Main cast: Asia Argento (Sarah Mandy), Cristian Solimeno (Detective Enzo Marchi), Adam James (Michael Pierce), Moran Atias (Mater Lachrymarum), Valeria Cavalli (Marta), Philippe Leroy (Guglielmo De Witt), Daria Nicolodi (Elisa Mandy), Coralina Cataldi-Tassoni (Giselle), and Udo Kier (Padre Johannes)
Director: Dario Argento
Let’s start with due respect: Dario Argento has carved his name into the Mount Olympus of horror directors. With masterpieces like Suspiria, Deep Red, and Tenebrae, he shaped the genre like few others. Suspiria kicked off the Three Mothers trilogy with a blaze of color and unnerving terror back in 1977, followed by Inferno in 1980. Then, for 27 years, Argento seemed to have misplaced not only his script but possibly his motivation, until one day he decided, “If you want something done right, you have to write it yourself.”
Now, Mr Argento was pushing 70 when he made this film, and while I’m certainly not here to engage in ageism, one does have to wonder if his muse was taking a nap. While Suspiria was a near-mystical experience of horror, and Inferno, even with its flaws, managed moments of dark brilliance, Mother of Tears takes a rather dramatic tumble down the stairs. It’s like watching a faded rock star try to play the hits while forgetting half the lyrics.
The plot opens with an ancient urn being unearthed in a cemetery outside Rome, which, as any horror fan knows, is always a stellar idea. Inside are artifacts belonging to Mater Lachrymarum or Mother of Tears, the last and most powerful of the Three Mothers, and as soon as it’s opened, all hell quite literally breaks loose. Chaos and violence spread across the city like a plague, with random acts of insanity and witchcraft happening everywhere.

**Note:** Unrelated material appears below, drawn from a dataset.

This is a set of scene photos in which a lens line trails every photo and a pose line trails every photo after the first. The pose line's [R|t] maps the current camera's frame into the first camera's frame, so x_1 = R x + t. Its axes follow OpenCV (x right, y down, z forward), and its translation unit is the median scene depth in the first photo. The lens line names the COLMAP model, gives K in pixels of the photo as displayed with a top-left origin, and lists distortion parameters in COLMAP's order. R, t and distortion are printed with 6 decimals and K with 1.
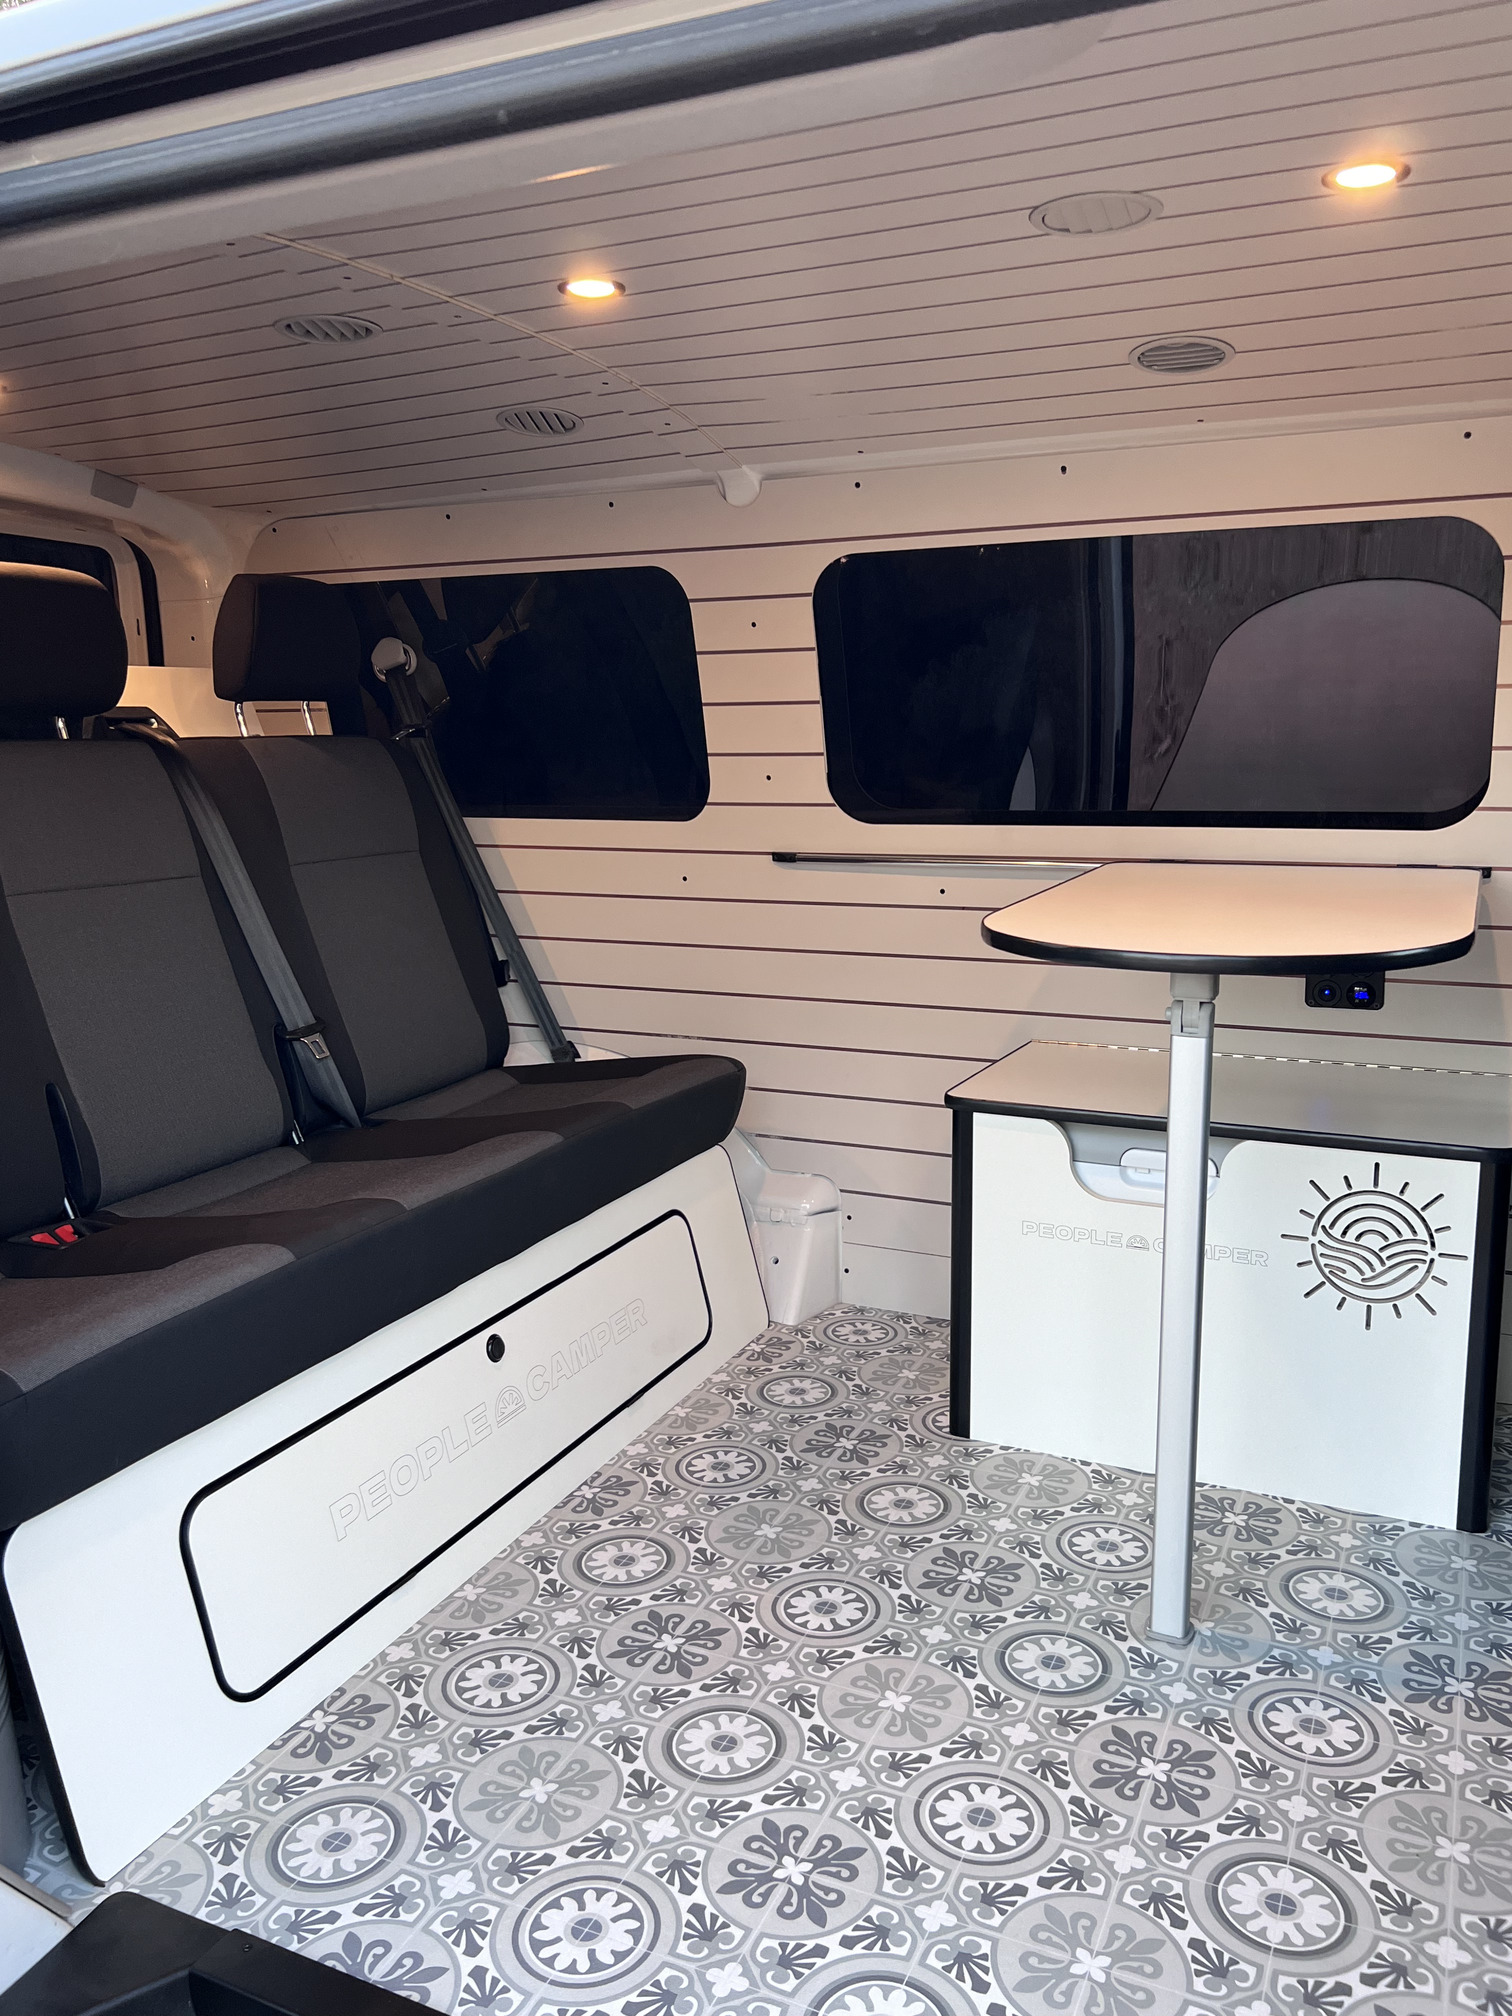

Enter Sarah Mandy, an American art student who, upon being present for the discovery, finds herself at the center of the unfolding apocalypse. As it turns out, Sarah has a mysterious supernatural legacy, revealed through some dubious visions and conveniently timed revelations. Guided by the ghost of her deceased mother, Elisa (who, by the way, drops in to deliver cryptic advice whenever the plot hits a lull), Sarah must now embrace her destiny to stop the Mother of Tears from taking over the world. Think of it as Buffy the Witch Slayer, minus the charm and humor, with a dash of bargain-bin Da Vinci Code mysticism.
Now, I watched the English version—if only for the thrill of hearing Asia Argento deliver her lines with all the emotional nuance of someone reading tax codes out loud. Sure, she’s speaking English here, but she and the other dubbers seem as committed to their roles as one would be to a temp job at the DMV. And whoever dubbed her mother, Elisa Mandy, apparently thought they were auditioning for a dramatic role in Days of Our Lives. The intensity is cranked up to eleven, which just makes Ms Argento’s lukewarm reactions even more hilarious. It’s like watching someone serenely nod along to a Shakespearean monologue while clearly wondering what’s for dinner.
Honestly, keeping the film in Italian with subtitles might have saved it from some of its cringe-worthy line deliveries. At least then, we could have focused on the atmosphere instead of being distracted by the audible apathy. But without the unintentional comedy of the awkwardly dubbed dialogue, there’d be little left to enjoy here apart from the blood and guts.
The characters, for their part, seem blissfully unaware that they’re being hunted by a murderous cult, choosing to engage in horror-movie “marked for death” behavior like having sex instead of, oh, I don’t know, fleeing to a remote bunker. Do they want to be eviscerated by crazy witches? One has to admire their dedication to genre conventions, if nothing else.
Speaking of eviscerations, the gore is where Mother of Tears actually shows some promise. The practical effects are gloriously gruesome, with a number of scenes sure to satisfy even the most jaded horror fans. But Dario Argento’s tendency to dispatch lesbian characters in especially brutal ways is rather tired by this point. It’s as if he’s working out some personal issues on-screen. Dario, my man, we have therapists for that now.
And then there’s the Mother of Tears herself. For a character who’s supposedly the most powerful and evil of the three witches, she spends most of the movie strutting around in the nude and hurling one-liners that sound like they were cribbed from a discount phrasebook. When she finally meets her end, it’s so anticlimactic that you almost feel embarrassed for her. You’ve waited three decades to see the grand culmination of this trilogy, and what do you get? A villainous fashion show followed by an exit so abrupt it feels like the film ran out of ideas before the credits did.
In the end, Mother of Tears serves as a bleak cautionary tale on the dangers of returning to the limelight after your prime has passed. Dario Argento, once a maestro of macabre beauty, has given us a film that feels more like a mid-life crisis than a triumphant finale. And let’s not even start on Dracula 3D. Some doors are better left closed.